PROBLEM TO SOLVE: Return a copy of every line in the data below that contains "linewidth".

Saved entries:
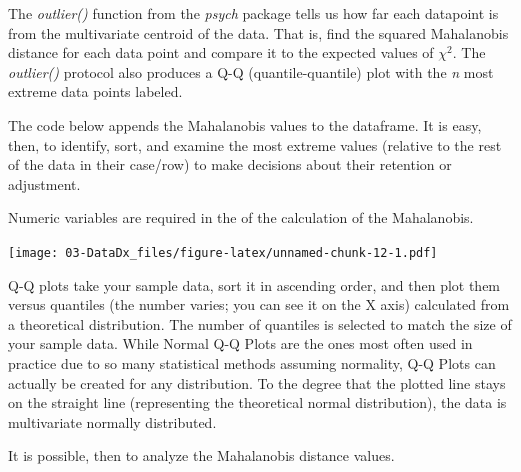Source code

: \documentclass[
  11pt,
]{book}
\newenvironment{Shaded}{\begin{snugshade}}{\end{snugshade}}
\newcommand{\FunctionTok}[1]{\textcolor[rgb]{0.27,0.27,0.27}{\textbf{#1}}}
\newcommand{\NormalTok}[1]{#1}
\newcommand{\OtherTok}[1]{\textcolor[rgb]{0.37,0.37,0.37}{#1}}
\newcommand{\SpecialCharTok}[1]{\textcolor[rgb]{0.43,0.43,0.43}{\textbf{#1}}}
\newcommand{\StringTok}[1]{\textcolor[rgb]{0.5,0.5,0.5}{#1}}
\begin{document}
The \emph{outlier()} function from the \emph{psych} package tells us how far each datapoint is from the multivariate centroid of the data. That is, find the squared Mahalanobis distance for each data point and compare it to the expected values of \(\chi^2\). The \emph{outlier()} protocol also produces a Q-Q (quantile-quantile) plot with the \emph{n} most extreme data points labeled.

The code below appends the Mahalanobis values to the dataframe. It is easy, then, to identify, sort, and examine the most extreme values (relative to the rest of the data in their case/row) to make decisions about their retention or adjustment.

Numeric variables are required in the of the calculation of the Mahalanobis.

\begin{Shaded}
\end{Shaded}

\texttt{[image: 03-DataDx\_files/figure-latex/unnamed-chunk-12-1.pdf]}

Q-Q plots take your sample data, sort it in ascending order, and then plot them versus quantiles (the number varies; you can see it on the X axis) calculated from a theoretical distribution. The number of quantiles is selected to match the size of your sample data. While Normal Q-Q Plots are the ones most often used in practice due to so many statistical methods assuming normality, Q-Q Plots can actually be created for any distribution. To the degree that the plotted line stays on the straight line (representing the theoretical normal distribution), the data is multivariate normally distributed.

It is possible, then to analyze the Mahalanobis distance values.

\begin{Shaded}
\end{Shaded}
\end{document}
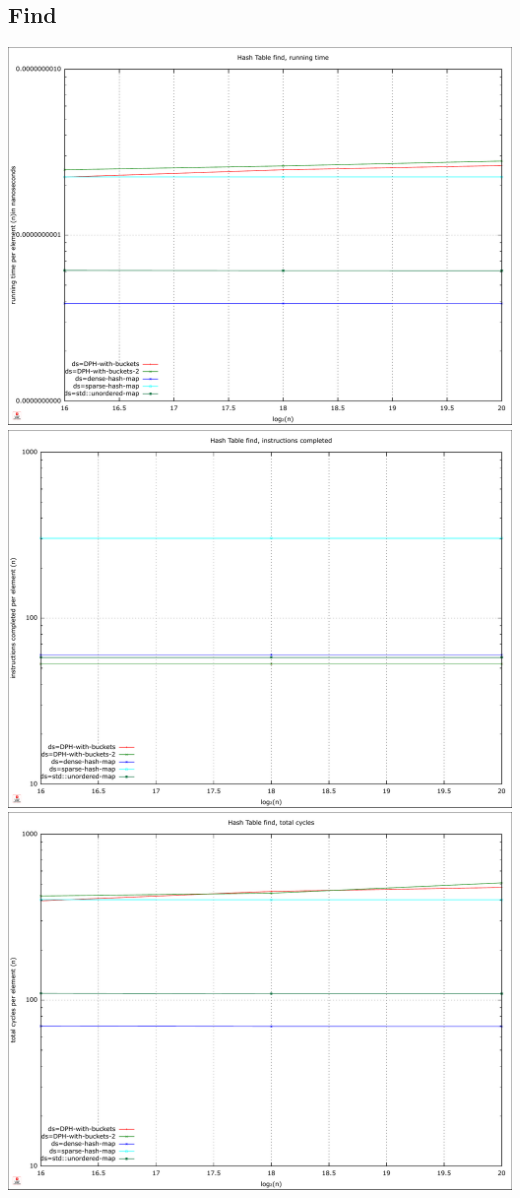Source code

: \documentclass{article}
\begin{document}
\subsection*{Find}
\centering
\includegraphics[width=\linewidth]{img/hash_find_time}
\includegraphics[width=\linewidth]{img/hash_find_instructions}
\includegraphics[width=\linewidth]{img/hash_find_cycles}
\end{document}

FINISHED EXERCISE:
\includegraphics[width=\linewidth]{img/hash_find_time}
\includegraphics[width=\linewidth]{img/hash_find_instructions}
\includegraphics[width=\linewidth]{img/hash_find_cycles}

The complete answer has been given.